++++ Records for this task ++++
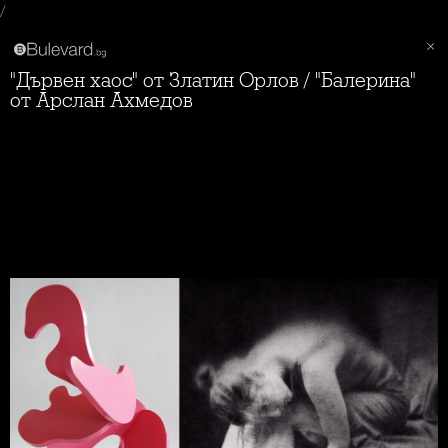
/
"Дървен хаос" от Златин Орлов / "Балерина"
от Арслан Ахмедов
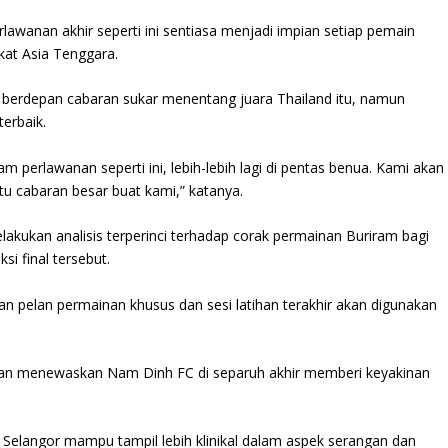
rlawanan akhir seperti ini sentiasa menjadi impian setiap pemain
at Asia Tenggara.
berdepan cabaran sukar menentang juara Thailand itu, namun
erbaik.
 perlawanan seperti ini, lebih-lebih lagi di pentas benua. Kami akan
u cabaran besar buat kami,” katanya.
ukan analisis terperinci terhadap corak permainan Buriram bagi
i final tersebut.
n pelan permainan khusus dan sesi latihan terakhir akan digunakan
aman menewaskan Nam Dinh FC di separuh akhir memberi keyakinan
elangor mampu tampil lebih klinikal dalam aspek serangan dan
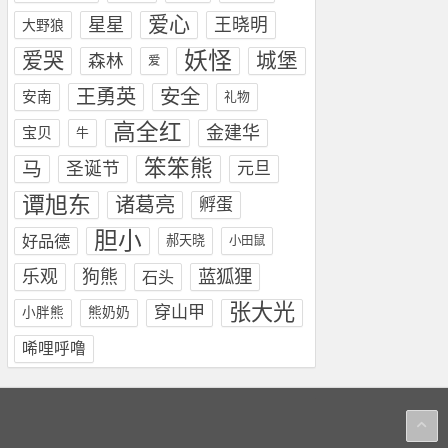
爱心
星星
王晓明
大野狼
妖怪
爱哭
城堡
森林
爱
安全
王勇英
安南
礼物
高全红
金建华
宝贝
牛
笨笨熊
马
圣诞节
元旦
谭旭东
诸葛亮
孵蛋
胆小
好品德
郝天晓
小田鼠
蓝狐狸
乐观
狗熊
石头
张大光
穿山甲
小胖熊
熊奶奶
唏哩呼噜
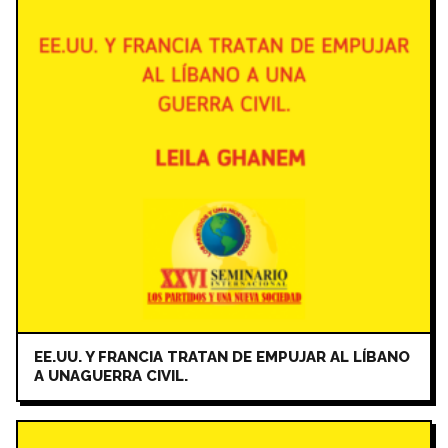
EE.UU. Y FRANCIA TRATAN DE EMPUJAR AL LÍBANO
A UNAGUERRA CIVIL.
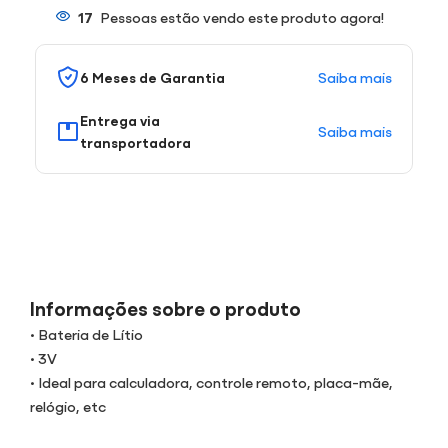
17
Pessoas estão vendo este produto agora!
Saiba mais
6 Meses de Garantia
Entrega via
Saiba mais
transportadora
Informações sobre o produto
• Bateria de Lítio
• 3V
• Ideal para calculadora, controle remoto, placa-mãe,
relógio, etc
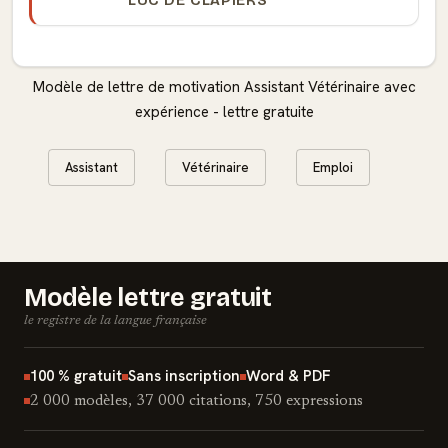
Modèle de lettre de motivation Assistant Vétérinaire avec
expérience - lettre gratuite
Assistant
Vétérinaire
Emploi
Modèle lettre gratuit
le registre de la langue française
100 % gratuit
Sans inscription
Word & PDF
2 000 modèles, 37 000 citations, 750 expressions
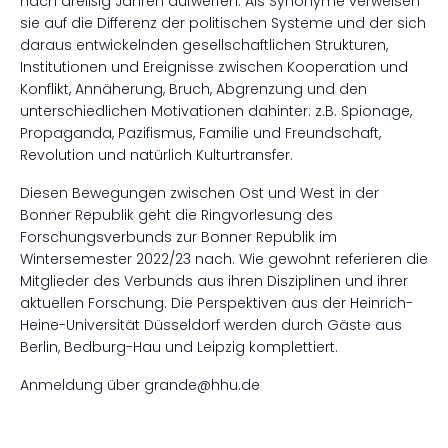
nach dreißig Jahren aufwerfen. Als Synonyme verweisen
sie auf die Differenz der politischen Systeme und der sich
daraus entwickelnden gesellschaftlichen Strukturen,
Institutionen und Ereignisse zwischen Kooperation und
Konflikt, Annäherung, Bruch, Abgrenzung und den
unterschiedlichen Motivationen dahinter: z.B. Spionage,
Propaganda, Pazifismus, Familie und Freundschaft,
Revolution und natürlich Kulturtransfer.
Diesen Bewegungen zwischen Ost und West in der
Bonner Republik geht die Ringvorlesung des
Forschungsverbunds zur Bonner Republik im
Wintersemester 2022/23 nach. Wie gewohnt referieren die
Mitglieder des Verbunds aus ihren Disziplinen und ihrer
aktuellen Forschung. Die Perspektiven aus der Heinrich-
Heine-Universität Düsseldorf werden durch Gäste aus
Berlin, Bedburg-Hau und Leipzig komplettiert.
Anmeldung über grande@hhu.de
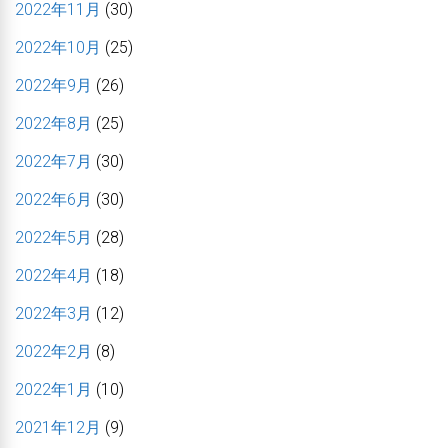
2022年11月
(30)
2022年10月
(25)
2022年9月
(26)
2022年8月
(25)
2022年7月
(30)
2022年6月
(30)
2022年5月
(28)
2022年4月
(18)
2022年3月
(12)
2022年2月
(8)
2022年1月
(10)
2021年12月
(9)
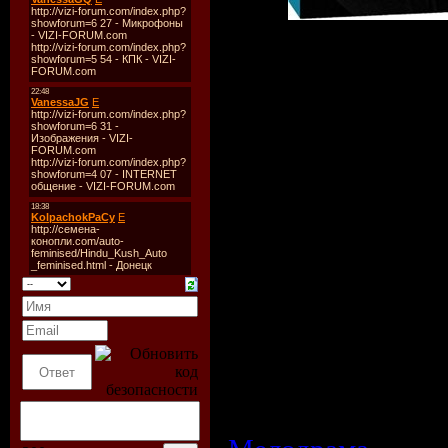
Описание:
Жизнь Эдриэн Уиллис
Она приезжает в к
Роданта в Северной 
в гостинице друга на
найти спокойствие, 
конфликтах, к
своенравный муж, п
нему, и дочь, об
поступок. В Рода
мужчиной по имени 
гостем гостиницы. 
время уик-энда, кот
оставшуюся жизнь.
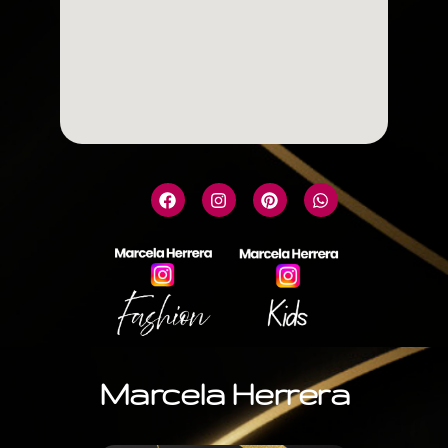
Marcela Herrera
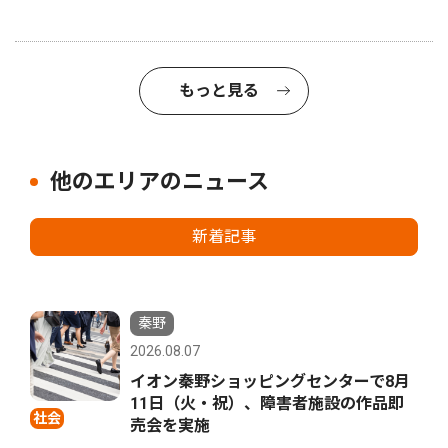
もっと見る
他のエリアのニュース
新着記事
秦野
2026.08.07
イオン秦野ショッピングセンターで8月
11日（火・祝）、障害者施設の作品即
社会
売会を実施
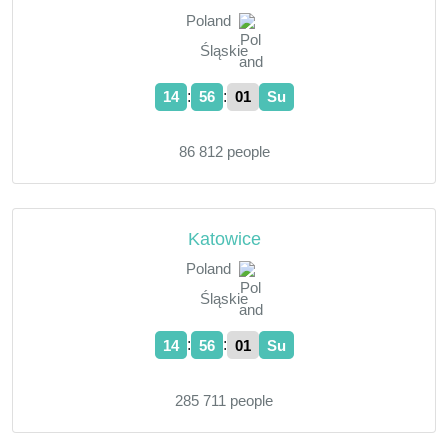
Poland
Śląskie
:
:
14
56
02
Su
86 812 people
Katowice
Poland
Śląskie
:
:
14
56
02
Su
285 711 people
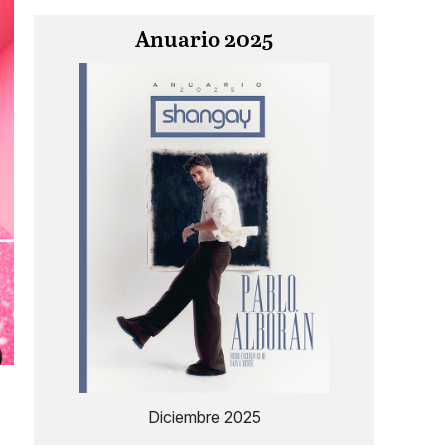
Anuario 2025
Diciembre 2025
++++
++++ Records for this task ++++
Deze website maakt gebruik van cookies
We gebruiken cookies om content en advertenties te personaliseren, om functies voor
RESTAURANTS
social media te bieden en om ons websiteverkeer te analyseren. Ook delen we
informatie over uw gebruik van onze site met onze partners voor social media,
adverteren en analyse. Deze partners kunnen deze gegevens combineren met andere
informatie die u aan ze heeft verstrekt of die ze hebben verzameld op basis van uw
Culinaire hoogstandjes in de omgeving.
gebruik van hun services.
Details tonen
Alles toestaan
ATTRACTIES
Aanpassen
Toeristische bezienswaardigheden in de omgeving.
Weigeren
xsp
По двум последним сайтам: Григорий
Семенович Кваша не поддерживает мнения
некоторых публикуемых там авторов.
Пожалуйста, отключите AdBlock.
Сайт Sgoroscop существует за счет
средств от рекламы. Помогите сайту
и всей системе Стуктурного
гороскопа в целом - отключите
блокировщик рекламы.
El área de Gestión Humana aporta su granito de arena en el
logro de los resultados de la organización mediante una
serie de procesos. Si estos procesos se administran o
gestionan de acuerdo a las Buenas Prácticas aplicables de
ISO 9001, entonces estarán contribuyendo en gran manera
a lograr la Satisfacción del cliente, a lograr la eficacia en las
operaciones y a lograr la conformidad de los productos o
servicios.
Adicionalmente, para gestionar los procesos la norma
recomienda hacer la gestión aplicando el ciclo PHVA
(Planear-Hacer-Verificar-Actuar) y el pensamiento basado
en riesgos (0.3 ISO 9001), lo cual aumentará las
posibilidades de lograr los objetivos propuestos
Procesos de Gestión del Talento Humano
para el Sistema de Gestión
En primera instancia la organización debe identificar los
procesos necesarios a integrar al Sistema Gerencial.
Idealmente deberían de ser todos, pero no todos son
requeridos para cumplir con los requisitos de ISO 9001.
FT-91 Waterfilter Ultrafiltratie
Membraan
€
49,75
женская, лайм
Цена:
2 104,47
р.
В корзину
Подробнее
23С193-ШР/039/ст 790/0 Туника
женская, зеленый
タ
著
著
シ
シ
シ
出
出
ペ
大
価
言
++++
++++ Records for this task ++++
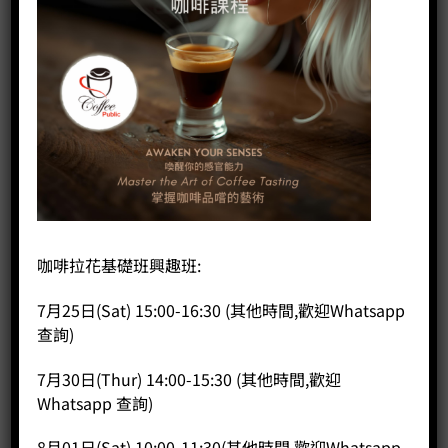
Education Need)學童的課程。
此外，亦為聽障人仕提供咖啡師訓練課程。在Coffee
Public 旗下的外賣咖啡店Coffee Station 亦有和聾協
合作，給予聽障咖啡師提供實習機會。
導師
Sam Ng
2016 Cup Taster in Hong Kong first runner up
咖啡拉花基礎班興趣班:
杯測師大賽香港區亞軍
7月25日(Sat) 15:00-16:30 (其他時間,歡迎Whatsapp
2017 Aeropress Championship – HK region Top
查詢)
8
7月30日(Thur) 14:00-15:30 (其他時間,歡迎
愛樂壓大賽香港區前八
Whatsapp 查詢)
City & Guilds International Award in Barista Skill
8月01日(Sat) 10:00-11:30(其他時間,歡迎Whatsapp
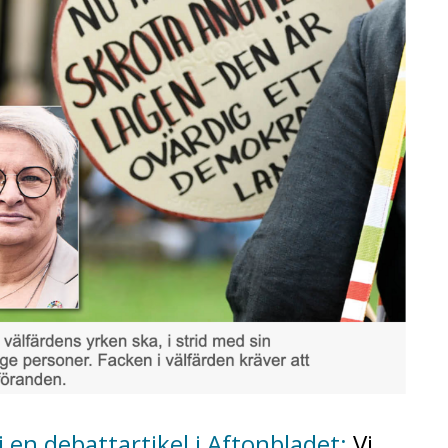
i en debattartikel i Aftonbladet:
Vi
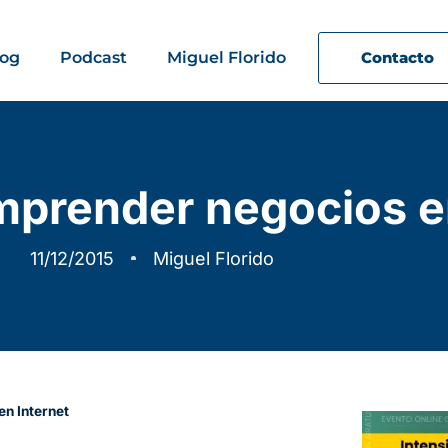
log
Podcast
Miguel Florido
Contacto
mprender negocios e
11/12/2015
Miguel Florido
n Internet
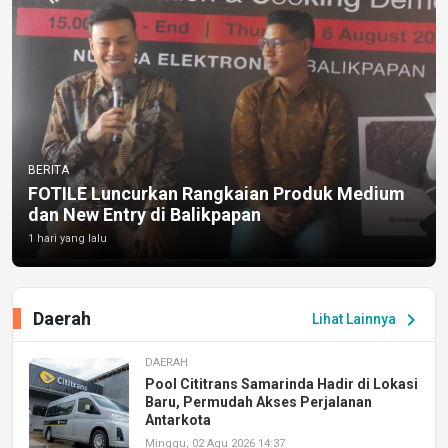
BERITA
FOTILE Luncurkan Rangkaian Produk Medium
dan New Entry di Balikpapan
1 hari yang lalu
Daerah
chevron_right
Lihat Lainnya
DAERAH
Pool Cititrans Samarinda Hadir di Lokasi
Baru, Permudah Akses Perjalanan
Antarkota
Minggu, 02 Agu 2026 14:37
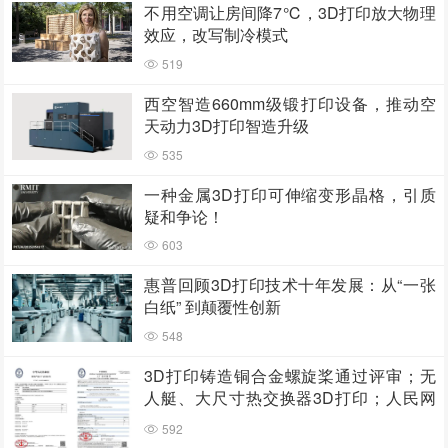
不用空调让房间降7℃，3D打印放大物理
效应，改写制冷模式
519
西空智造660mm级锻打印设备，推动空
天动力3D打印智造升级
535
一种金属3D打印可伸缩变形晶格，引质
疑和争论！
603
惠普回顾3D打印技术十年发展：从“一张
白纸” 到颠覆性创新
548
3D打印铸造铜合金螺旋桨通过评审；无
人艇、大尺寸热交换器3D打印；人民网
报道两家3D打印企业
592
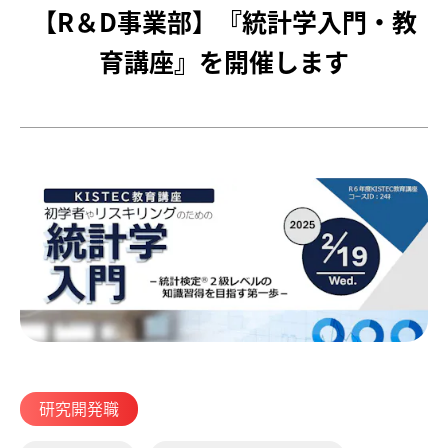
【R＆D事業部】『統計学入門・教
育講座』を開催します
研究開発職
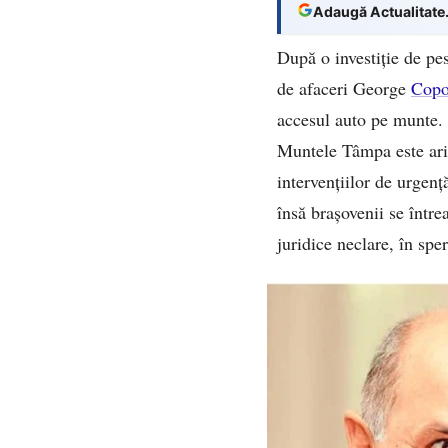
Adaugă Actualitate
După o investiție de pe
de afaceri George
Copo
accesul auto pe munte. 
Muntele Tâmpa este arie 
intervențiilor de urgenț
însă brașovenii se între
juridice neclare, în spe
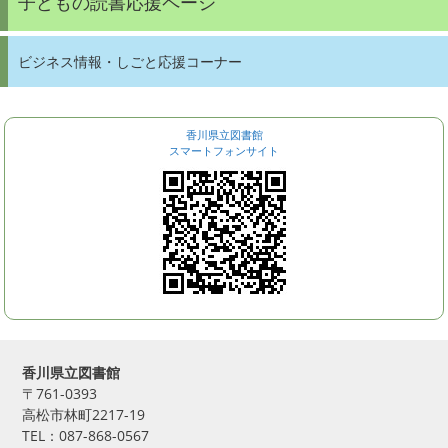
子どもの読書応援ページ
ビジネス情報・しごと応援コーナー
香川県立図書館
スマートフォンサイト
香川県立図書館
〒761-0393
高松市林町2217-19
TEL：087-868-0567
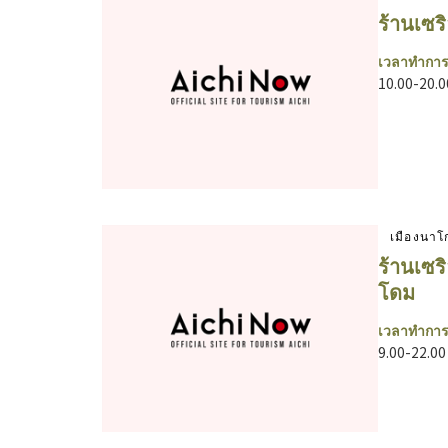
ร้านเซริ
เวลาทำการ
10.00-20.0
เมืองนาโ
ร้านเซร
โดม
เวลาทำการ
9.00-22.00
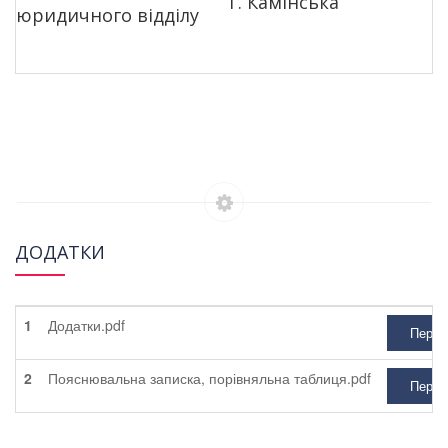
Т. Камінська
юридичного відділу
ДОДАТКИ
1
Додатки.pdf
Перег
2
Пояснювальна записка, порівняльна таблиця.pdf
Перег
++++
Task: Across the data above, count every line with "akan" in it and write only the total.

Exercise answer: 2